Reject attempts to control my thoughts
Slowly, over the years I’ve come to realise that the only way to be happy is to stop trying to please others and to be who I am. To not care a damn about what others think, to seek the company of people who value these qualities and to shun the narrow-mindedness of people who judge anything they don’t agree with. To reject any attempt to manipulate or control my thoughts or to make me feel small.
My only New Year’s Resolution therefore – is to be even more ‘stroppy, difficult’ and demanding’ – in other words to be true to myself and wear these labels with pride.
And I wish the same for my own independent-minded daughter Paula and for every woman who has ever been tagged by a label she didn’t deserve.

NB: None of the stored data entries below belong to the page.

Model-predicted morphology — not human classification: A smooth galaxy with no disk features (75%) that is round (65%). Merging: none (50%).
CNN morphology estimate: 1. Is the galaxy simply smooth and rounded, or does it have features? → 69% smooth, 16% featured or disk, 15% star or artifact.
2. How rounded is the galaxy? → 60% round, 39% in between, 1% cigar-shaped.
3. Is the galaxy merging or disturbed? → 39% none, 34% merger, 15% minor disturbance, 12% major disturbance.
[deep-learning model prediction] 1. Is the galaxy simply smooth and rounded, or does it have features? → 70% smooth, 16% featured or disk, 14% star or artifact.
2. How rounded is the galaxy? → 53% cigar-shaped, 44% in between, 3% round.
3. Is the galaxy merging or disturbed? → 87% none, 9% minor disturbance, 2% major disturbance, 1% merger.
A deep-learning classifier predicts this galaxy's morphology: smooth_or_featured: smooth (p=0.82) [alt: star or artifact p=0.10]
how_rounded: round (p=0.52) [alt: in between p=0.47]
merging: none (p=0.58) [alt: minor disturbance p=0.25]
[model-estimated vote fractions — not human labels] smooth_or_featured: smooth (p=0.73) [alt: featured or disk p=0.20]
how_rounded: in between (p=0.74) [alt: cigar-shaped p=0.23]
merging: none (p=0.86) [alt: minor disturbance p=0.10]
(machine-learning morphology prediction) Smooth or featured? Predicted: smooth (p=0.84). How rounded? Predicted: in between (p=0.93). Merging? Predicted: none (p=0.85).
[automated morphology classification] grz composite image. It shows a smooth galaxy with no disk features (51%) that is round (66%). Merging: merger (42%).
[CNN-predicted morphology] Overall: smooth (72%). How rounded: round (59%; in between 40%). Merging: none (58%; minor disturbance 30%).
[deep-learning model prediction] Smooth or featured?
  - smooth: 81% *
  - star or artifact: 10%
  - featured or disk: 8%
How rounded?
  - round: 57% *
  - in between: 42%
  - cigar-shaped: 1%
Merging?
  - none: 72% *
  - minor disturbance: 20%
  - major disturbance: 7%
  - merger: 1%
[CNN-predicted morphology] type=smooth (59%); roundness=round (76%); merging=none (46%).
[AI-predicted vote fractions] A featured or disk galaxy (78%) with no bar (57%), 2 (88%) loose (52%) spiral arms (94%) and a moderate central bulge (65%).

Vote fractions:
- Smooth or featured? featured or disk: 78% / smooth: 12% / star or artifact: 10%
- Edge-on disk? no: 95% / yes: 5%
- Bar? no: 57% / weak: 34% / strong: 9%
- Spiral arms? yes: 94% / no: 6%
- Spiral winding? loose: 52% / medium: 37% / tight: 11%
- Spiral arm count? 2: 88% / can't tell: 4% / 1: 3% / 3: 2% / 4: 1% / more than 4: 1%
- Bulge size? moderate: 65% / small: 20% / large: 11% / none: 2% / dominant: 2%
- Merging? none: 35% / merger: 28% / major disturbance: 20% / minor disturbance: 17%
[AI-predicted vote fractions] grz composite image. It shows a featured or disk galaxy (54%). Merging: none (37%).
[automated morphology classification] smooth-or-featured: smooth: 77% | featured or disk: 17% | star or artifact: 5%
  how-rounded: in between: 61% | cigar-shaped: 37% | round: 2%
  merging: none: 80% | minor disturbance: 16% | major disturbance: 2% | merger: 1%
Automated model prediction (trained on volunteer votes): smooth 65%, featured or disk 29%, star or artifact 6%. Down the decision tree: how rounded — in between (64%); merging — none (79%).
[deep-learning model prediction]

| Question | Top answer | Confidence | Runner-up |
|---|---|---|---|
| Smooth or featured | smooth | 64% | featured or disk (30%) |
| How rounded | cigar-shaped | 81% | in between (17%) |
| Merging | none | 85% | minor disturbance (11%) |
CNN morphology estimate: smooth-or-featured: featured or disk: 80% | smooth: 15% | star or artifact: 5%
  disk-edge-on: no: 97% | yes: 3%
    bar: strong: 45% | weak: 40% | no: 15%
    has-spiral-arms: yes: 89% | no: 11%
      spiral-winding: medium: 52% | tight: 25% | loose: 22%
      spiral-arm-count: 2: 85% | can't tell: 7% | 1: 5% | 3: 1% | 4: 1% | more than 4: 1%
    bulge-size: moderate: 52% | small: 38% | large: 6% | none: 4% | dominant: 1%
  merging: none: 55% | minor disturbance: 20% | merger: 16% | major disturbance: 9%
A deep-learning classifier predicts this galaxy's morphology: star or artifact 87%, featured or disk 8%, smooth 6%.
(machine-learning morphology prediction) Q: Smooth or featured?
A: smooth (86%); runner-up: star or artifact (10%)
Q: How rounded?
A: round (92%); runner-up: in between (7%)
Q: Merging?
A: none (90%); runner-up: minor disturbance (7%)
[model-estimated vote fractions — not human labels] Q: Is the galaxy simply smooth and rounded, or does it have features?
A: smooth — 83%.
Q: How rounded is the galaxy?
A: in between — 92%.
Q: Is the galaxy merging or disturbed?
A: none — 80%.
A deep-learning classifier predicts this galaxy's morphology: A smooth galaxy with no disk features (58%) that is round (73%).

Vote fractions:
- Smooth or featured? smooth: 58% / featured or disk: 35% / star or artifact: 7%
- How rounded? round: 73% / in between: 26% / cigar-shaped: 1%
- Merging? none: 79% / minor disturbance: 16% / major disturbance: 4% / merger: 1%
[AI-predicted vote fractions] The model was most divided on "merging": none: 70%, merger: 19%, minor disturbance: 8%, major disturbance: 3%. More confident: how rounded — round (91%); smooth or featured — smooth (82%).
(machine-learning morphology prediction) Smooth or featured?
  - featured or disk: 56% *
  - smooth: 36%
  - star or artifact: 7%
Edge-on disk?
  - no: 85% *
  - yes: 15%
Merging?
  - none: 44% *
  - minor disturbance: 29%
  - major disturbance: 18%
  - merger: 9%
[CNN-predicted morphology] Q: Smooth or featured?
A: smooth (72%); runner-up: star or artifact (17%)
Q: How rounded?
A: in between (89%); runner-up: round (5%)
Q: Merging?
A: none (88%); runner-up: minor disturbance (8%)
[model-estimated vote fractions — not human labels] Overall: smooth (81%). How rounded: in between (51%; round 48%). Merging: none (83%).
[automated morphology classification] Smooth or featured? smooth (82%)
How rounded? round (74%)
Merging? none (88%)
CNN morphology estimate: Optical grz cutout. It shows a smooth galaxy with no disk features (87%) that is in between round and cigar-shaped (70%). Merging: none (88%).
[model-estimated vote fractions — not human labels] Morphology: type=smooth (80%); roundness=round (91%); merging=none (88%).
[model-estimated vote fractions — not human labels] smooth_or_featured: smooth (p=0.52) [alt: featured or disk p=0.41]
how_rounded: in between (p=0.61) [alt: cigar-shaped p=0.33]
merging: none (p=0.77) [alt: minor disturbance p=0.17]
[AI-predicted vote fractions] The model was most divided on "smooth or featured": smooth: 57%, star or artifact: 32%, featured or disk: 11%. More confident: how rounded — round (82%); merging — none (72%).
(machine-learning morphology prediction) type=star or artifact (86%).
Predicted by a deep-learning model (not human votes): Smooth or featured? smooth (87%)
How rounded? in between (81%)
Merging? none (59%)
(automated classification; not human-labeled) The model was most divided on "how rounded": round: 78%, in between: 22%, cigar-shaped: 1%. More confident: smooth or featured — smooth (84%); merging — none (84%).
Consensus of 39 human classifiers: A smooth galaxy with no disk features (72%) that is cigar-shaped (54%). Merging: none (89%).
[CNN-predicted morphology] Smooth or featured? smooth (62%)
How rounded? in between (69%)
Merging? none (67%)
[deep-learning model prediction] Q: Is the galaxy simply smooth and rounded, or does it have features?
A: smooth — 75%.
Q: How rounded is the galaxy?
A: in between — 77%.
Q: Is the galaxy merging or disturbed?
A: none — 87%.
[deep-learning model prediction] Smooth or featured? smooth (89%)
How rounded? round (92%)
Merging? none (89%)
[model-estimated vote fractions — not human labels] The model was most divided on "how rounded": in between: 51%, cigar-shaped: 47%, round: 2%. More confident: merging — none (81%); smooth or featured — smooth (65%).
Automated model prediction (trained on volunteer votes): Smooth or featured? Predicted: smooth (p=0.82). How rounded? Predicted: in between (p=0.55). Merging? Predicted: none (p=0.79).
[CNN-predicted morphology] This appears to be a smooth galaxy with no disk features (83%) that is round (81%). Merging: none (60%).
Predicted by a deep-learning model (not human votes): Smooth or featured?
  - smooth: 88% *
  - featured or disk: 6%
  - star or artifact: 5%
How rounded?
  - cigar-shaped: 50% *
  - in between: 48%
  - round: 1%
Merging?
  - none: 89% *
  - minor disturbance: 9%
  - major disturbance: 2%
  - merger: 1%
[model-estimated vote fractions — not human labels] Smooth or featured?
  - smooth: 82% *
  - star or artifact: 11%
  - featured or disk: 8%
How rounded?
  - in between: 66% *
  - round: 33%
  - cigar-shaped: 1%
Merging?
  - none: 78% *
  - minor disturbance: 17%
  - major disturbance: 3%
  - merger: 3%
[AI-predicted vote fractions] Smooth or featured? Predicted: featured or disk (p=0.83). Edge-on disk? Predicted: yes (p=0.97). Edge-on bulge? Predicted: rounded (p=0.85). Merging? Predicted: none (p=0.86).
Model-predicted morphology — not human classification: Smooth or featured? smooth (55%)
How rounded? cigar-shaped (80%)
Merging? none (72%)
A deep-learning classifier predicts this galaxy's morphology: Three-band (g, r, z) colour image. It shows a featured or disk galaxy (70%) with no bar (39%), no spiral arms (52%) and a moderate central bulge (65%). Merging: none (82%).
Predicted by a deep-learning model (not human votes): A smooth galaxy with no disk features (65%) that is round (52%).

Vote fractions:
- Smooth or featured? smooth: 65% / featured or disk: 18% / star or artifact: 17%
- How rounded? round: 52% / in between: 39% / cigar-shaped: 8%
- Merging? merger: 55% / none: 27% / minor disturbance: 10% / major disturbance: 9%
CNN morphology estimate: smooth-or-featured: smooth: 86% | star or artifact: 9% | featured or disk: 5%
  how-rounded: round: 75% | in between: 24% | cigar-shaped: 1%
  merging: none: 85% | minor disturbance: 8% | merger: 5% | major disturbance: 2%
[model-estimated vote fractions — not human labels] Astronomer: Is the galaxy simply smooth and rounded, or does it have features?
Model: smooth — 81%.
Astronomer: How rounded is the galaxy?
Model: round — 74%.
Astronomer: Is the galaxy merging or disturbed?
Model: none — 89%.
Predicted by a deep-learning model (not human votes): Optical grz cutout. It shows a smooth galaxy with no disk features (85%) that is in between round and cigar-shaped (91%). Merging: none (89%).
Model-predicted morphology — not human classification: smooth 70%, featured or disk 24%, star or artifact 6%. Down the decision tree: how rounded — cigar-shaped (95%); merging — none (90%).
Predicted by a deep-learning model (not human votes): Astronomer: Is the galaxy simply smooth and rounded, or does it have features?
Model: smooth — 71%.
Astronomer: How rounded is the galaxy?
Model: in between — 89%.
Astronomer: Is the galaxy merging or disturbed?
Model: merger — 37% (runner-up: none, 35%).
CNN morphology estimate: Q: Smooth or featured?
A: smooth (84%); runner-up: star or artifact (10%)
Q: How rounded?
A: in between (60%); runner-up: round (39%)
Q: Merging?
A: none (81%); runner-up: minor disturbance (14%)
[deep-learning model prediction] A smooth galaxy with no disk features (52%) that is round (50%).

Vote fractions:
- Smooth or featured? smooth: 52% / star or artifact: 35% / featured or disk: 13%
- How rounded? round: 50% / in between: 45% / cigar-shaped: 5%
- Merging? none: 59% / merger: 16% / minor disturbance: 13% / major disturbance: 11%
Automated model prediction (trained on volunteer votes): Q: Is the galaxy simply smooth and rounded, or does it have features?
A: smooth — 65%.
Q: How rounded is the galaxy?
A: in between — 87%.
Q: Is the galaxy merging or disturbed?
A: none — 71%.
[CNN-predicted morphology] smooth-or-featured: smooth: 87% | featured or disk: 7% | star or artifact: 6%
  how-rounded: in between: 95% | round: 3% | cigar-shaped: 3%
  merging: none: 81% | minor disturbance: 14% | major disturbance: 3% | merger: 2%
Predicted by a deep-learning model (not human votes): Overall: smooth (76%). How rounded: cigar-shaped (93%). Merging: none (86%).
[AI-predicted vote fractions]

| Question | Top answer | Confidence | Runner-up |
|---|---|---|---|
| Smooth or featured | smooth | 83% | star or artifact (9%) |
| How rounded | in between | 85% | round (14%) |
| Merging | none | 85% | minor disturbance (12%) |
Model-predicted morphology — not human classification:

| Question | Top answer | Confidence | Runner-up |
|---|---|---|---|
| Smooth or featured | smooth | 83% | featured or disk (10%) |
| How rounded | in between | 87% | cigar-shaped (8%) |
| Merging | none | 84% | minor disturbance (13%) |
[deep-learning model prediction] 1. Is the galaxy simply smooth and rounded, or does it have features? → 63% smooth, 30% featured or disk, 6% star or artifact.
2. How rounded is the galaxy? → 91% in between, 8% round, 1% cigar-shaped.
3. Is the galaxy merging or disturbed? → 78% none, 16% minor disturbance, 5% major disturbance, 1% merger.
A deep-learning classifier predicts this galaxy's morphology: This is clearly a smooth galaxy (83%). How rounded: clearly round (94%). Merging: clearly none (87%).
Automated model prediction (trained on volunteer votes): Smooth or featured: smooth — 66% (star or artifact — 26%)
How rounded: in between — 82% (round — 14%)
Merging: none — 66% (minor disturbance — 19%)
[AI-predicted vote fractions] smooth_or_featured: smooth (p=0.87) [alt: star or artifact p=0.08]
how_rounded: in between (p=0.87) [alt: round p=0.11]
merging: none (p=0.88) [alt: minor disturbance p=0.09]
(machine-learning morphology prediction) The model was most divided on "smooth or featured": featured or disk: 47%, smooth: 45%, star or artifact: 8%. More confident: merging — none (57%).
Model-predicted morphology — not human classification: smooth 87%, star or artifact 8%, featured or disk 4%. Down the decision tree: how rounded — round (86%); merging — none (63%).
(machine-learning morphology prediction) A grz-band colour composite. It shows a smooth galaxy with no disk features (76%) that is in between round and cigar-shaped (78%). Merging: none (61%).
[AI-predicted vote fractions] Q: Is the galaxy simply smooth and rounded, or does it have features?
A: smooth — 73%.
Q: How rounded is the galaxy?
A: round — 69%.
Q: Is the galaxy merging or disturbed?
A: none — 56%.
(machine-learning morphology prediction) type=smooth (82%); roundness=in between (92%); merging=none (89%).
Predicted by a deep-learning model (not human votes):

What labels have you been stuck with during your life? Have you managed to get rid of them – and how?by
Love this. You wouldn’t be where you are today, if you weren’t you, so it’s nice to hear you be happy with who you are and not afraid to let people know it. Too many people are not themselves and feel they have to conform to being a person that other people want them to be. I was known at school as a ‘loudmouth’ and as ‘confrontational.’ I wasn’t afraid to have my opinions heard and I wasn’t afraid to tackle people when I thought they were wrong. I became a BBC Journalist, so being a loudmouth and confrontational did not do me any harm!!! We really do need to encourage our young women to fulfil their potentials and not get sucked in by the negativity. x
Thanks for comment. I feel very strongly that young women must be supported and nurtured to believe in themselves even if they don’t conform or don’t do ‘what’s expected of them’ in other people’s eyes.
Self-belief is so critical.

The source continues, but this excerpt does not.